→ Exercises to complete:
1) Replace "word occurrence" with "term frequency" in the Naive Bayes notes, and give the passage starting with "Two ways to" and going on through "on word occurrence.".
2) Carry on the Naive Bayes notes from their last line.

→ Page excerpt:
____________

Probabilistic model - Updated the likelihood of the class given new information.

Prior probability Pr(y = Entertainment), Pr(y = comp sci), Pr(y = zoo). Sum of these is 1.

Posterior probability Pr( y = Entertainment | x = "python"). Probability of entertainment given python is probably lower.

Bayes' rule:

  • Posterior probability = (Prior probability x Likelihood) / Evidence; Pr(y | X) = (Pr(y) x Pr(X | y)) / Pr(X)
  • Naive Bayes Classification: Pr(y = CS | "Python") = (Pr(y = CS) x Pr ("Python" | y = CS)) / Pr("Python").
  • Same again but replace CS with Zoology.
  • Last step: Pr(y = CS | "Python") > Pr(y = Zoology | "Python") => y = CS
  • Can remove Pr(X) as not particular interested in how often that query arises then goes to
  • y* = argmax Pr(y | X) = argmax Pr(y) x Pr(X | y). Where y* is the predicted class
  • Naive assumption: Given the class label. Features are assumed to be independent of each other:
  • y* = argmax Pr(y | X) = argmax Pr(y) x Sum i=i:n pi x Pr (xi | y)

e.g. "Python download"

y* = argmax Pr(y) x Pr("Python" | y) x Pr("download" | y). Where y is zoology, CS or Entertainment.

e.g. probability of zoology queries (low) x Probability of python given zoology (high) x Probability of download given zoology (very low).

What are the parameters?

  • Prior probabilities Pr(y)
  • Likelihood Pr(xi | y) for all features xi

3 class (Y = 3), 100 features in X. Number of parameters = |Y| + 2x|X| + x|y| = 603.

Learning parameters:

  • Prior probabilities (training data). Count number of instances in training data. Pr(Y) = n / N
  • Likelihood Pr(xi | y). Count xi appears in class y.

What happens in Pr(xi | y) = 0? (e.g posterior probability will be 0).

Smooth the parameters (laplace/additive. Add a dummy count) = (k +1) / (p+n) where n is number of features.

Naive Bayes Variations

Two ways to identify features

  • Multinomial distribution (each feature value is a count, e,g, word occurrence). Can give weighting based on word occurrence.
  • Bernoulli distribution.

____________

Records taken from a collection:

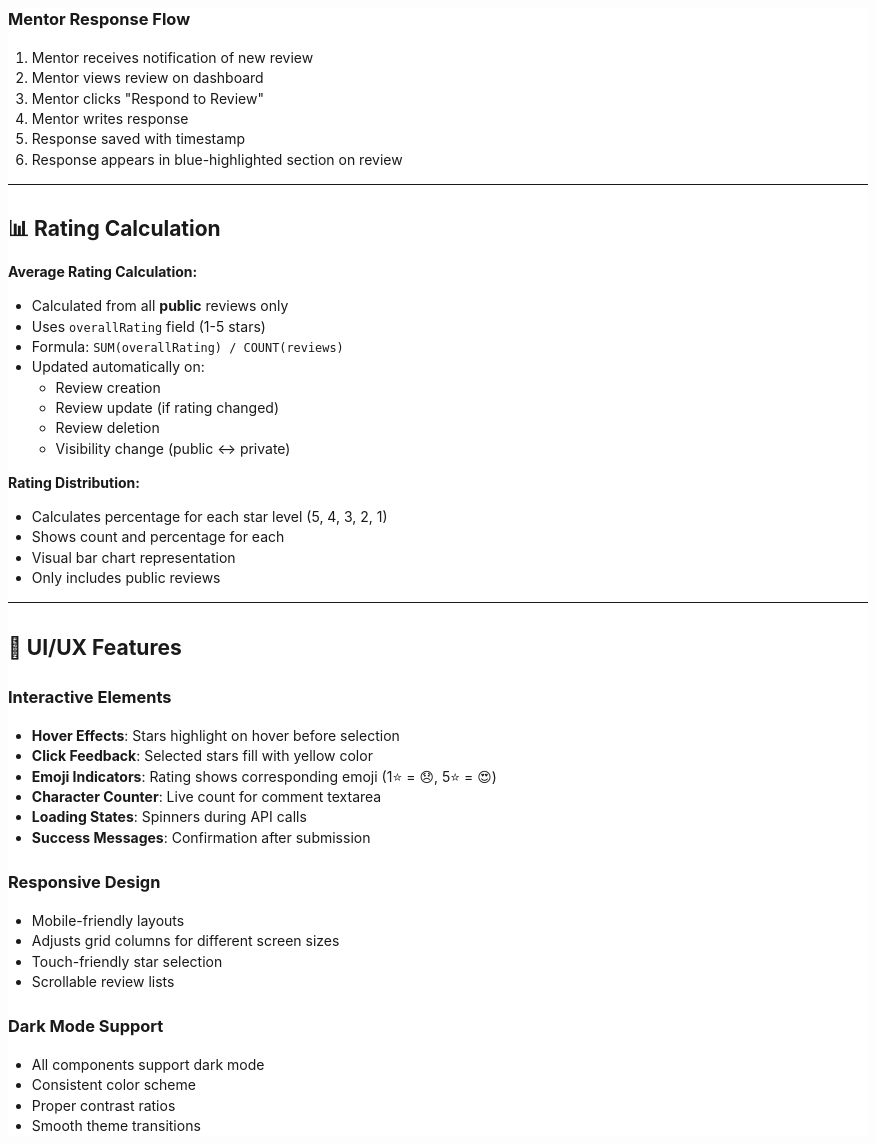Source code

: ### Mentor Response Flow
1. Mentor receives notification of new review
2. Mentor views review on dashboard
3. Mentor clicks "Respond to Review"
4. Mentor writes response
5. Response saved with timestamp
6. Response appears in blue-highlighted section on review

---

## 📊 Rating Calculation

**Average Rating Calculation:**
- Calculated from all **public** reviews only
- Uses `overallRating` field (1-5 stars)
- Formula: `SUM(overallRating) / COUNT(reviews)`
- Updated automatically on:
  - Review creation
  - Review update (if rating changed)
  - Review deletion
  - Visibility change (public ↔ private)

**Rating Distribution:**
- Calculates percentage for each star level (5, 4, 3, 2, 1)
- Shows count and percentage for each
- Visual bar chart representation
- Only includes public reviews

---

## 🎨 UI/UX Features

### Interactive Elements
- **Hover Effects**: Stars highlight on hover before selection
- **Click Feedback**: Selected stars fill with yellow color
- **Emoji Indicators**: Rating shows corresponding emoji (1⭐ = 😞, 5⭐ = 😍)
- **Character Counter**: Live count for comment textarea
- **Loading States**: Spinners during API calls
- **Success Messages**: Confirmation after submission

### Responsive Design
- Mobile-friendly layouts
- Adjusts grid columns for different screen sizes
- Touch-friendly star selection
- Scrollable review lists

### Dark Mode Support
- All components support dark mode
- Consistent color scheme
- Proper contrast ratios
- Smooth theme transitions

____________

→ Outputs for the tasks:
1)
Two ways to identify features

  • Multinomial distribution (each feature value is a count, e,g, term frequency). Can give weighting based on term frequency.

2)
Support Vector Machines

Classifier = function on the text -> type or positive/negative

Choosing a decision boundaries:

  • Data overfitting: over trains on training data and doesn't do well on test data.
  • Occam's razor: simple model generalize well.

Find a linear boundary. Find w(eight) (slope of the line). Linear least squares etc.

Consider a band (margin) instead of a line. Maximum-margin hyperplane. Base classifier on support vectors (a few points). Support vector machines are maximum-margin classifiers.

Only work for binary classifications.

For multi-class:

  • One vs. rest (ovr)
  • n-class SVM.

Parameter C (regularization parameter). Larger values - less regularization. Vice versa

Linear kernal work best for text data (not rbf)

class_weight: e.g. spam (80%)/not-spam.

Convert categorial features to numeric features.

Normalize features.

Hyperplane hard to interpret.

Learning text classifiers in python

scikit-learn

nltk (interfaces with sklearn and other ML toolkits e.g. Weka).

from sklearn import naive_bayes
clfrNB = naive_bayes.MultinomialNB()
clfrNM.fit(train_data, train_labels)
predicted_labels = clfrNB.predict(test_data)
metrics.f1_score(test_labels, predicted_labels, average='micro')

from sklearn import svm
clfrSVM = svm.SVC(kernel='linear', C=0.1)
clfrSVM.fit(train_data, train_labels)
predicted_labels = clfrSVM.predict(test_data)

Training phase, Inference phase

from sklearn import model_selection
X_train, X_test, y_train, t_test = model_selection.train_test_split(train_data, train_labels, test_size = 0.333, random_state = 0)
predicted_labels = model_selection.cross_val_predict(clfrSVM, train_data, train_labels, cv=5)

NLTK has some classification algorithms: SklearnClassifier

from nltk.classify import NaiveBayesClassifier
classifier = NaiveBayesClassifier.train(test_set)
classifier.classify(unlabeled_instance)
classifier.classify_many(unlabeled_instances)
nltk.classify.util.accuracy(classifier, test_set)
classifier.labels()
classifier.show_most_informative_features()

from nltk.classify import SkleanClassifier
from sklean.naive_bayes import MultinominalNB
from sklean.svm import SVC
clfrNV = SkleanClassifer(MultinominalNB()).train(train_set)
clfrSVM = SklearnClassifier(SVC(), kernal='linear').train(train_set)

Tf-idf - Term frequency inverse document frequency

Module 4: Topic Modeling

Semantic text similarity

Grouping similar words into a similar meaning.

Understand tasks: paraphrasing.

WordNet: semantic dictionary of linked words. Think tree.

Path similarity: find shortest path between two words or lowest common subsumer (LCS); Lin Similarity

from nltk.corpus import wordnet as wn
deer = wn.sysnet('deer.n.01')
elk = wn.sysnet('elk.n.01')
deer.path_similarity(elk)

from nltk.corpus import wordnet_ic
brown_ic = wordnet_ic.ic('ic-brown.dat')
deer.lin_similarity(elk, brown_ic)

Collocations and distributional similarity.

Distributional similarity: context. Before, after, within a small window.

Pointwise mutual information

import nltk
from nltk.collocations import *

bigram_measures = nltk.collocations.BigranAssocMeasures()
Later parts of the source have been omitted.